L’un de nos objectifs de nos travaux était également de centraliser et d’améliorer la lisibilité de l’ensemble du régime de protection des lanceurs d’alerte. De ce fait, nous nous sommes intéressés à la codification du régime dans le code général de la fonction publique, et avons fait le choix de faire de la loi Sapin II notre seul texte de référence, présentant un triple avantage :

- Il renforce la lisibilité du dispositif pour les lanceurs d’alerte eux-mêmes

- Il évite que certaines catégories de personnes ne demeurent sans protection

- Il garantit l’applicabilité des protections prévues contre l’ensemble des mesures de représailles visées par la directive.

Ce choix nous a permis de proposer un alignement de la protection des lanceurs d'alerte militaire sur celle des fonctionnaires civils.

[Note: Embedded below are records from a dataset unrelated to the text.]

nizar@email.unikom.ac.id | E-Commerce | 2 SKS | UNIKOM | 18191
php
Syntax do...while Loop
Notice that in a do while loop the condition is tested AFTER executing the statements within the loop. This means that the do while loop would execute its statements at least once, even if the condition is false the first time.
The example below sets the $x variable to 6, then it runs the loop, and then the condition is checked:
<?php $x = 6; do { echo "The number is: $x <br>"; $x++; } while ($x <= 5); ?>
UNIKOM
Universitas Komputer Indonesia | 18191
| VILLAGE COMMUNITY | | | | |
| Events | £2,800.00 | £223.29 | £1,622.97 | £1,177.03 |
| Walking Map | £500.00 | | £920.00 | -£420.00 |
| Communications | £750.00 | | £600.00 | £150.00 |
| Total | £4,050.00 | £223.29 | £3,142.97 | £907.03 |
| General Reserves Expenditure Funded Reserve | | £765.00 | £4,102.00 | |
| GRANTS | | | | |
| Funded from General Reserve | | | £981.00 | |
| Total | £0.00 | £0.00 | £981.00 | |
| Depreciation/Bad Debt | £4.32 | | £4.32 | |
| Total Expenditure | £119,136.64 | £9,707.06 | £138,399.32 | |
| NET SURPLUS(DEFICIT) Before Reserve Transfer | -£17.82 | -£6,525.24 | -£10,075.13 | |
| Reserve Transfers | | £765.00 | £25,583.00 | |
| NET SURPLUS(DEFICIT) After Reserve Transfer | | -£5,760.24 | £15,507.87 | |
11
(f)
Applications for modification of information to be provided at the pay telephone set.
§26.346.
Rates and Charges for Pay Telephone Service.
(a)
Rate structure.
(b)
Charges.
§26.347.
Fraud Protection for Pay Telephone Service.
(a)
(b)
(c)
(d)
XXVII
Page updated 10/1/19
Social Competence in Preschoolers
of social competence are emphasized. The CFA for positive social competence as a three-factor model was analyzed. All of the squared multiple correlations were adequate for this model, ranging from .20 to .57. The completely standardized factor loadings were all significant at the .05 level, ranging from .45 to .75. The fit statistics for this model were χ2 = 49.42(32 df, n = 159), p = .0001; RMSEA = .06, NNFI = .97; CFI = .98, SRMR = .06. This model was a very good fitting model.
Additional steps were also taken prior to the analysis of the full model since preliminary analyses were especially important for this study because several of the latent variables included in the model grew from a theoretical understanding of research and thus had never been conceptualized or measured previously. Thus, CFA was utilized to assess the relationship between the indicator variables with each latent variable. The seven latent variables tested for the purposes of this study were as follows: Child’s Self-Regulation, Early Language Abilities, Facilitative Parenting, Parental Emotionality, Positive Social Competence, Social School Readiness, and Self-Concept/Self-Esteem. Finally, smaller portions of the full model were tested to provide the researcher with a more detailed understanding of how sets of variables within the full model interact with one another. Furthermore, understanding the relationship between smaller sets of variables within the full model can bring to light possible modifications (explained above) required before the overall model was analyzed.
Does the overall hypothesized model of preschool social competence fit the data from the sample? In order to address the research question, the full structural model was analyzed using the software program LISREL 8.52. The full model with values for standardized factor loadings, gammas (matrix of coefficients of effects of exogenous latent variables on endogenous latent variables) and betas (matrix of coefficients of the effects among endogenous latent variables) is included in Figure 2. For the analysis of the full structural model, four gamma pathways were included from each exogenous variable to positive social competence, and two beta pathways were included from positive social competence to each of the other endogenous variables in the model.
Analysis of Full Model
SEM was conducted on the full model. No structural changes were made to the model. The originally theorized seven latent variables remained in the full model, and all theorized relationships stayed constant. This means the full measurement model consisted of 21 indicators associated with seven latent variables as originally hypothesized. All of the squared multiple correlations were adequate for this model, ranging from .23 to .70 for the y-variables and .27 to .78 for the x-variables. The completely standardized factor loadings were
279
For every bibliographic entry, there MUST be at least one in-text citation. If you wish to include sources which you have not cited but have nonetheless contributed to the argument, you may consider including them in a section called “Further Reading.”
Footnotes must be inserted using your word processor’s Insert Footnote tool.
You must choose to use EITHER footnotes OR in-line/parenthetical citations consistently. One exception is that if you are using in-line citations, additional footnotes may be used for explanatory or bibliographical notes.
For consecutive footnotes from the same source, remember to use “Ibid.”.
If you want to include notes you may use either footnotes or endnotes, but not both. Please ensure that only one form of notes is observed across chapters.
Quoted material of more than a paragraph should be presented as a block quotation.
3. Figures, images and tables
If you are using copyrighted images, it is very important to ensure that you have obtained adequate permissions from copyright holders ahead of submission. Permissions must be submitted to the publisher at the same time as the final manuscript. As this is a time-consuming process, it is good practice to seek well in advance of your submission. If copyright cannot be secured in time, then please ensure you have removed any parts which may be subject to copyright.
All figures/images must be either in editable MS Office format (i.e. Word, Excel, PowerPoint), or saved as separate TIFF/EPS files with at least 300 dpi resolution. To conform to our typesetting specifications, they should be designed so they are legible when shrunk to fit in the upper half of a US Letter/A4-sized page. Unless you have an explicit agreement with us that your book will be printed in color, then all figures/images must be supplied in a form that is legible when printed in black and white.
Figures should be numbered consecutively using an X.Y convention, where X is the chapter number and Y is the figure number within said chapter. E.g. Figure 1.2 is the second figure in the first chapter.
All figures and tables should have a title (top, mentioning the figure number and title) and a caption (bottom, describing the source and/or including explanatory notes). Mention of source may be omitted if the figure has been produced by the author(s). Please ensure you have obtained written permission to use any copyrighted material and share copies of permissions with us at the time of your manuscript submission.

Suite à ces riches débats d’examen des textes en séance publique, le Sénat a adopté sur proposition de la commission des lois, plusieurs amendements identiques : le maintien de conditions strictes pour la divulgation publique d’informations sans signalement préalable à l’autorité compétente, la clarification de la portée de l’irresponsabilité pénale accordée au lanceur d’alerte qui viole un secret protégé ou encore la protection des lanceurs d’alertes anonymes dont l’identité serait révélée par la suite.


Réunis le 1er février 2022 en commission mixte paritaire pour examiner les dispositions restant en discussion, le Sénat et l’Assemblée nationale ont pu parvenir à un accord. En effet, cette CMP permet de souscrire aux volontés de Sénat et de l’Assemblée nationale :

- Elle a choisi un encadrement plus strict des divulgations publiques d’informations sans signalement préalable à l’autorité compétente (défendu par le Sénat).

- Mais a également rétabli l’inclusion des personnes morale de droit privé à but non-lucratif parmi les “ facilitateurs “ (défendue par l’Assemblée nationale).